Friday, 9 June 2017

OCTOBER: The Story of the Russian Revolution CHINA MIEVILLE

OCTOBER: The Story of the Russian Revolution
Verso, 2017, 369 pages

Review by Phil Shannon

1917 offered an extraordinary course in political literacy for the people of Russia.  In the February anti-Tsarist revolution, which “dispensed breakneck with a half millennium of autocratic rule”, and then in the October socialist revolution, eager workers and peasants stumbled over and then mastered a new way to speak of economic and political democracy, writes China Miéville in his narrative of the Russian Revolution.
Miéville is an English left-wing political activist and award-winning writer of fantasy fiction and magical realism, which he self-describes as ‘weird’ fiction.  The only thing ‘weird’ about 1917, however, at least by todays’ establishment political orthodoxy, is the notion that ordinary people can utterly recast their society and bring about momentous change.  They can confront the apparently immovable object of capitalist solidity – and win!  As Miéville says, the world’s first socialist revolution matters, and deserves celebration, because “things changed once, and they might do so again”.
Miéville has a novelist’s eye for a great story, and his breathless, journalistic narrative befits the dizzying pace and political drama of revolutionary upheaval, combining an impressionistic flurry of events with sparkling political tension.  Miniature character portraits humanise the legendary cast.  Lenin is a “plain not sparkling wordsmith” but his relentless political focus is “mesmerising” to friend and foe alike.  Trotsky is “hard to love but impossible not to admire … charismatic and abrasive, brilliant and persuasive, and divisive and difficult”.  The early Stalin is “a capable, if never scintillating, organiser.  At best an adequate intellectual, at worst an embarrassing one … The impression he left was one of not leaving much of an impression”, other than of something ‘troubling’ in his character.

§ TASK STATEMENT
Extend the review of Miéville's account of the Russian Revolution, beginning after its final sentence. The listing that follows this review plays no part in what is required here.

[Chart-based quiz items]
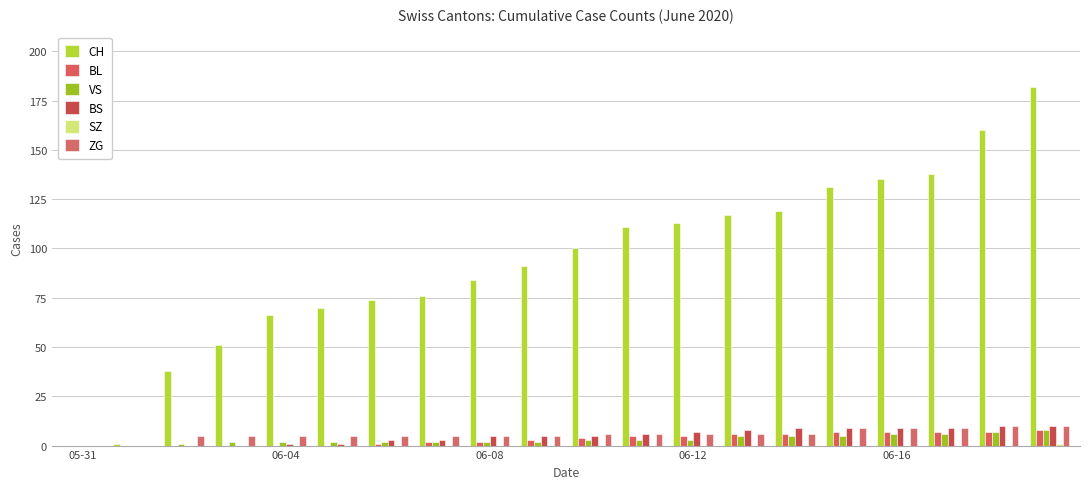

Count the BS values in the range 1 to 9.

14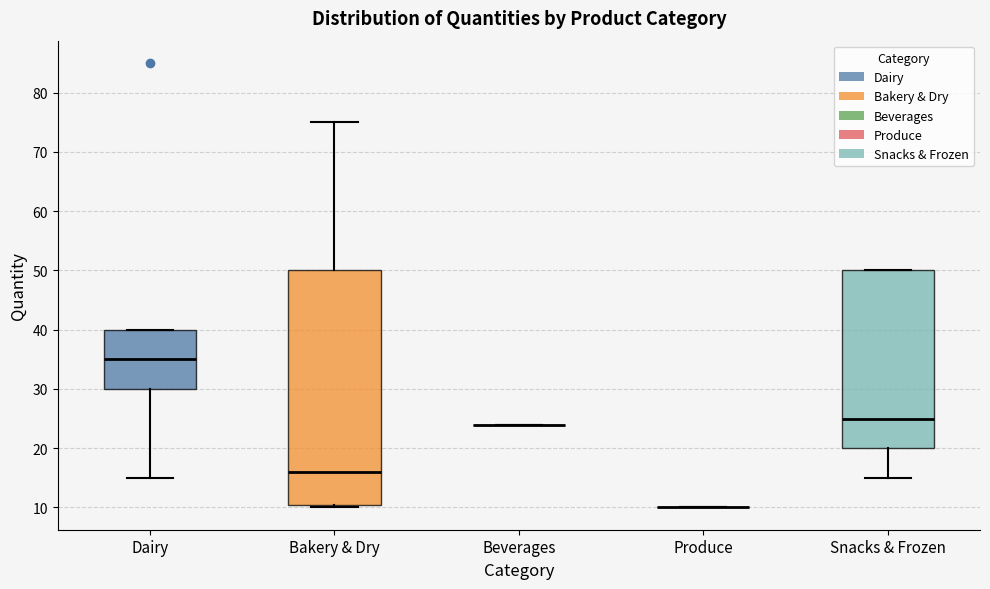

Reading left to right, transcribe this box plot: for each box, give where its median line is, the range the box spans, and where its two whiskers end, as read against the y-axis. The values are not printed on the chart, so give them approximately, as read against the axis.

Dairy: median 35, box 30 to 40, whiskers 15 to 40
Bakery & Dry: median 16, box 11 to 50, whiskers 10 to 75
Beverages: box collapsed to a line at 24, whiskers 24 to 24
Produce: box collapsed to a line at 10, whiskers 10 to 10
Snacks & Frozen: median 25, box 20 to 50, whiskers 15 to 50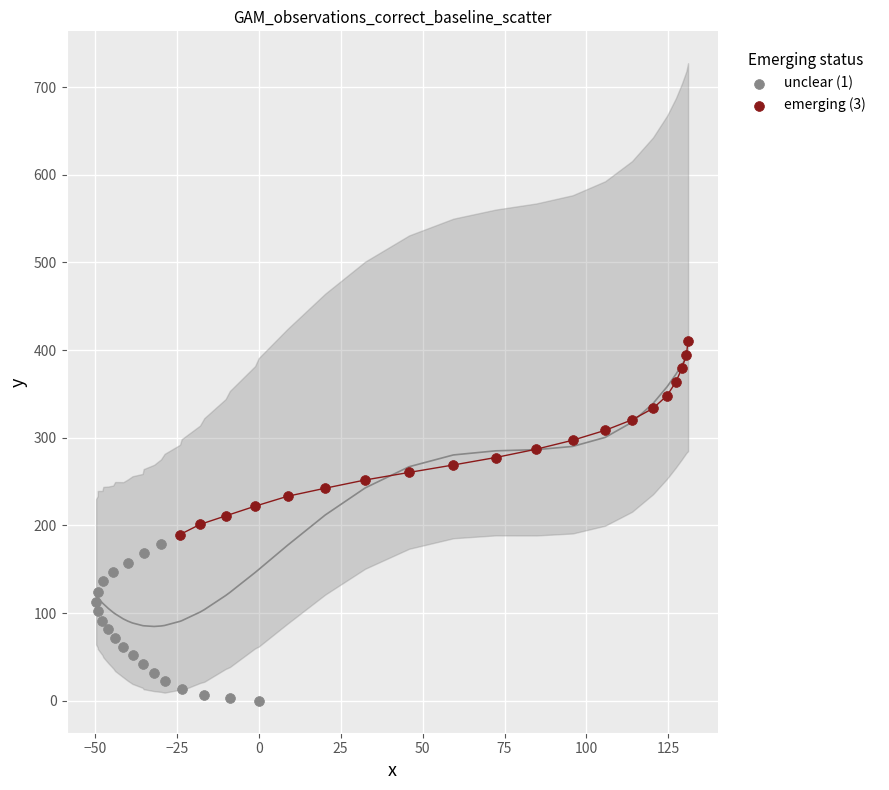

Which series has the largest Y range (max minus min)?

emerging (3)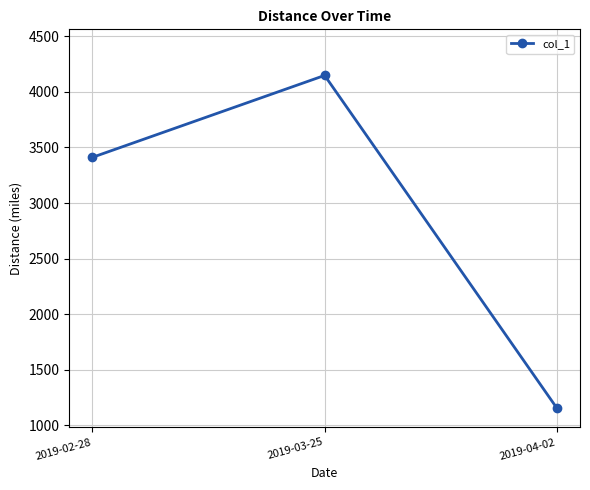

What is the label of the 1st point from the right?

2019-04-02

§ EXERCISE RESULT
The sweep of Miéville’s story takes in not just high politics but its grass-roots ferment, where “every queue was a political forum”, where waitresses refused to accept tips as demeaning, and where Tsarist statues were keenly pulled down, “some having been erected for the sole purpose of pulling down”.  There was a glorious profusion of hyphenated political life-forms (Anarchist-Communists, Socialist-Revolutionary-Maximalists, etc.) on the left, outshining the main political species to their bourgeois and landowning right, the Constitutional Democrats, whose name was as drab as their political vision.
Miéville explores all sorts of by-ways, including religion, that were lapped by the waves of socialist radicalism.  Muslim women, for example, found their voice – an All-Russian Muslim Women’s Congress hosted 59 delegates (including socialist and feminist Muslims) who adopted ten principles on Muslim women’s rights, including equality of the sexes, the non-compulsory nature of the hijab, and opposition to plural marriage (polygyny) without consent.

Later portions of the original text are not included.